Gezi parkında ağaların kesilip yerine topçu kışlası ve AVM yapılmasından başlayan süreçte sokağa çıkan milyonlar başta olmak üzere tüm halkımıza seslenmek istiyoruz. Gezi’de ağa neyse Hevsel’de de odur. Hevsel’in yok edilmesine sessiz kalmayın. Nasıl ki tercihlerimize, yaşam biçim ve alışkanlıklarımıza ve özgürlüklerimize müdahale edilmesine Gezi’de nasıl izin vermediysek şimdi de Hevsel’in katledilmesine karşı aynı mücadeleyi yürütmeliyiz. Her şey bir yana, doğanın katledilmesi demek insanlığın geleceğinin yok edilmesi demektir. Çünkü doğa yoksa gelecek de yok demektir.”

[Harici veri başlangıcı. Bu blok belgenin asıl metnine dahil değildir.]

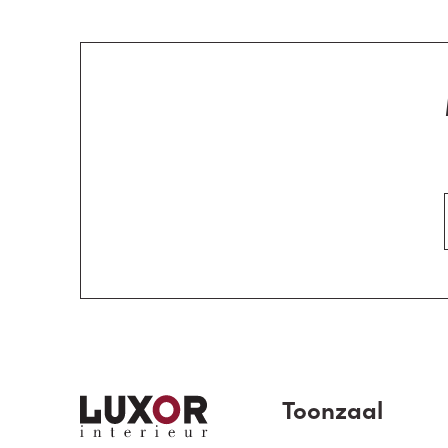
Toonzaal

HDP’ye yönelik saldırılara da değinen Aytemur sadece doğal farklılıkları ve kültürleri değil, aynı zamanda toplumsal muhalefet güçlerini de yok etmeye çalışıyorlar” derken şunları dile getirdi:

“Son günlerde partimiz Halkların Demokratik Partisine yapılan saldırıları hepiniz isliyorsunuz. Urla, İstanbul, Alanya ve Ankara’dan sonra Aksaray’da içinde Eşgenel Başkan ve yöneticilerimizin bulunduğu otobüsümüzü saldırıya uğradı. İçindekiler linç edilmek istendi. Ertesi gün de seçim büromuz ve içindeki arkadaşlarımıza yönelik aynı saldırılar gerçekleşti. Bu saldırıları nefretle kınadığımızı belirtmek istiyoruz. Ayrıca saldırganları adeta koruyan, zımmen de olsa destek olan AKP iktidarını ve ırkçı kasırga yaratarak varolmaya çalışanları uyarıyoruz. Biz Türkiye halklarının özgürlüğü için mücadele ediyoruz. Tarihsel ömrünü çoktan tamamlamış ırkçı-şoven bakiyeleri bizim muhatabımız değildir. Bizi bir çatışmanın içersine çekmeye çalışanların oyununa gelmedik, gelmeyiz. Saldırılarınıza son verin. Aksi takdirde kendimizi ve halkımızı koruma gücümüz vardır. Devam edilmesi halinde gereği her ne ise yapacağımız bilinmelidir.”